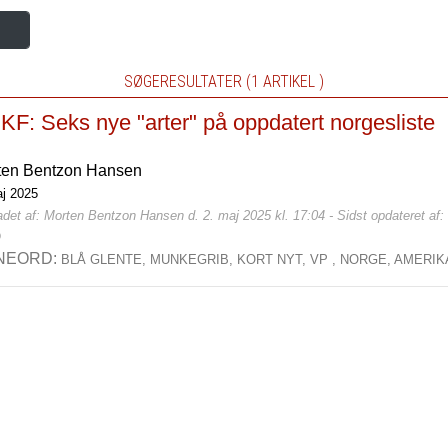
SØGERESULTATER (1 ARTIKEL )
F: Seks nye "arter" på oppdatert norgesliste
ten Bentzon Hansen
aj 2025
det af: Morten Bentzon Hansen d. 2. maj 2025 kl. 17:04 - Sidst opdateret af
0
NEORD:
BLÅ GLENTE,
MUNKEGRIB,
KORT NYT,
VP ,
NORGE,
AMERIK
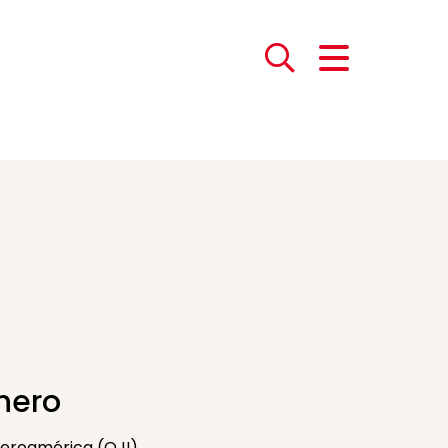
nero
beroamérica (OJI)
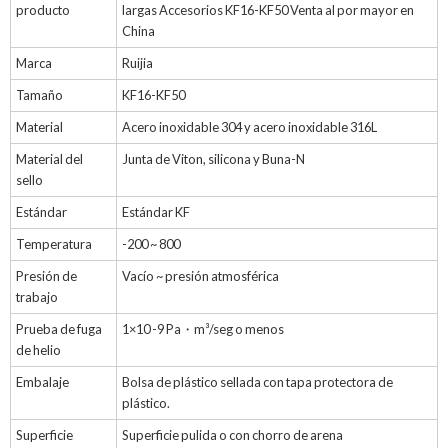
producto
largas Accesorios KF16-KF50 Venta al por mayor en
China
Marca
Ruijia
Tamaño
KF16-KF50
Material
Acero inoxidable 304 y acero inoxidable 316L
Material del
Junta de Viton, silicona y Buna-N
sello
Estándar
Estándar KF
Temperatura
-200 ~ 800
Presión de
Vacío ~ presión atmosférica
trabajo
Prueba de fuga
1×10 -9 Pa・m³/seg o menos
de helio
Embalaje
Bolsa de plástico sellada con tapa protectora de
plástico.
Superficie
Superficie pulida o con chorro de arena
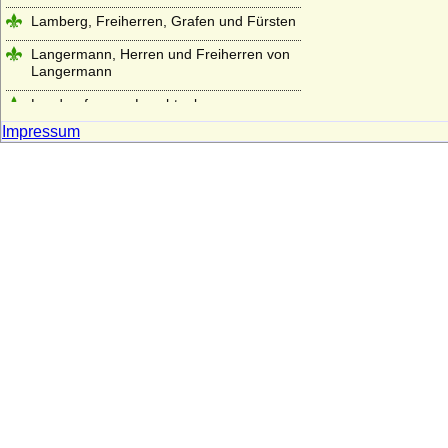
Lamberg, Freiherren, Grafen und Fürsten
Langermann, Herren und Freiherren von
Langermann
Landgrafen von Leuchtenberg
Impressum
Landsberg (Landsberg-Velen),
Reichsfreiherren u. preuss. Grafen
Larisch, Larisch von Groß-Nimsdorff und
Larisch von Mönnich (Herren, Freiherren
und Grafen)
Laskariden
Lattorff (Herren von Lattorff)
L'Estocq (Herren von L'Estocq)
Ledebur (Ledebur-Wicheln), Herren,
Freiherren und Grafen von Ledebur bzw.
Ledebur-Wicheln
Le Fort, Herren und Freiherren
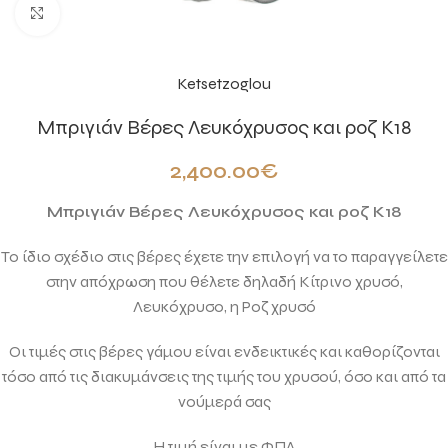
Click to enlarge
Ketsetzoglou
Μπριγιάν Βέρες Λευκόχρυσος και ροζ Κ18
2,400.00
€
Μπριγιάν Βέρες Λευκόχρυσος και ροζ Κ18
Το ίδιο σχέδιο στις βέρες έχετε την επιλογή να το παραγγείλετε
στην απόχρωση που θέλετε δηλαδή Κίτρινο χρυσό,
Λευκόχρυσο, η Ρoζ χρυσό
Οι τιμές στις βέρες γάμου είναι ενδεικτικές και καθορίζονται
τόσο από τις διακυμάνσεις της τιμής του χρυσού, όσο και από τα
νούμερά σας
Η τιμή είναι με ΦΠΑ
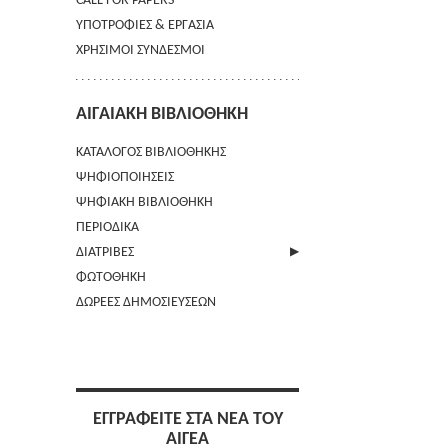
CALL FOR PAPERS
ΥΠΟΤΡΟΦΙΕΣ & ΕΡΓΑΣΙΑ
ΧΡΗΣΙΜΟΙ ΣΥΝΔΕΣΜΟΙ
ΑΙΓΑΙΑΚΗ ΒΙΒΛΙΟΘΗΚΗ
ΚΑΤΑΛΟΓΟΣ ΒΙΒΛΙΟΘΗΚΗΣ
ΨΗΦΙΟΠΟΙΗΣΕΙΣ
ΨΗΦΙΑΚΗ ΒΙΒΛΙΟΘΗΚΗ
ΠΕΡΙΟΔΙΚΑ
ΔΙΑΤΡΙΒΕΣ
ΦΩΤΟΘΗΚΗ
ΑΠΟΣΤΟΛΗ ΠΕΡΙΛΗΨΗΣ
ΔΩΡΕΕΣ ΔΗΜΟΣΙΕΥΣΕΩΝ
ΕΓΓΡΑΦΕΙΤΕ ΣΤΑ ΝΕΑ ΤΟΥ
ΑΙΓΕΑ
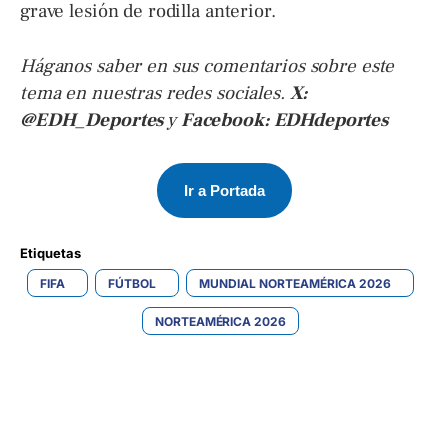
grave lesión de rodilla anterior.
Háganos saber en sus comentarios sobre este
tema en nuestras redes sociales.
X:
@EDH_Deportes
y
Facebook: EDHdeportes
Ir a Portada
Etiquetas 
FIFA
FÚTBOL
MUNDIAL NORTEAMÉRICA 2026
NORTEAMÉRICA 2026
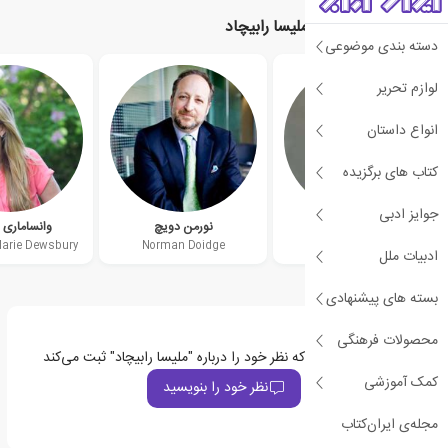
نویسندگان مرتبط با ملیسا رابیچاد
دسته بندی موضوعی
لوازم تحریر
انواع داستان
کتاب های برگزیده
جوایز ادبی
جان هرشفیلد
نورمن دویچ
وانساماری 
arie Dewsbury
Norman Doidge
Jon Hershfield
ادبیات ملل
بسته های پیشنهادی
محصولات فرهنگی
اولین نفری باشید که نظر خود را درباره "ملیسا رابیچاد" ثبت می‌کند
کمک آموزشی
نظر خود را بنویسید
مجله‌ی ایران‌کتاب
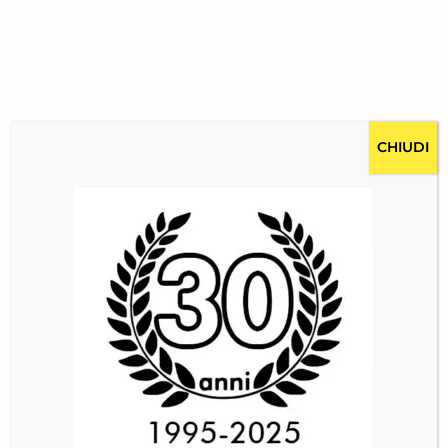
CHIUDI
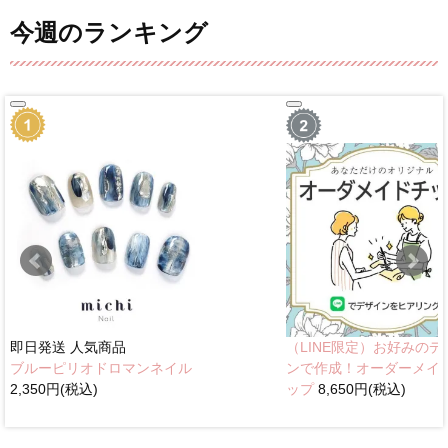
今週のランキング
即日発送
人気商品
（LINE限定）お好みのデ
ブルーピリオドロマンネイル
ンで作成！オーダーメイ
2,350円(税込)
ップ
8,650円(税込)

══════════

Starting at the line that contains "نویسندگان مرتبط با ملیسا رابیچاد" and continuing through the end of the material, render each line as a row of a Markdown table with the columns Row and Line. Omit blank lines and the pictures.

| Row | Line |
|---|---|
| 1 | نویسندگان مرتبط با ملیسا رابیچاد |
| 2 | دسته بندی موضوعی |
| 3 | لوازم تحریر |
| 4 | انواع داستان |
| 5 | کتاب های برگزیده |
| 6 | جوایز ادبی |
| 7 | جان هرشفیلد |
| 8 | نورمن دویچ |
| 9 | وانساماری  |
| 10 | arie Dewsbury |
| 11 | Norman Doidge |
| 12 | Jon Hershfield |
| 13 | ادبیات ملل |
| 14 | بسته های پیشنهادی |
| 15 | محصولات فرهنگی |
| 16 | اولین نفری باشید که نظر خود را درباره "ملیسا رابیچاد" ثبت می‌کند |
| 17 | کمک آموزشی |
| 18 | نظر خود را بنویسید |
| 19 | مجله‌ی ایران‌کتاب |
| 20 | CHIUDI |
| 21 | 今週のランキング |
| 22 | 即日発送 |
| 23 | 人気商品 |
| 24 | （LINE限定）お好みのデ |
| 25 | ブルーピリオドロマンネイル |
| 26 | ンで作成！オーダーメイ |
| 27 | 2,350円(税込) |
| 28 | ップ |
| 29 | 8,650円(税込) |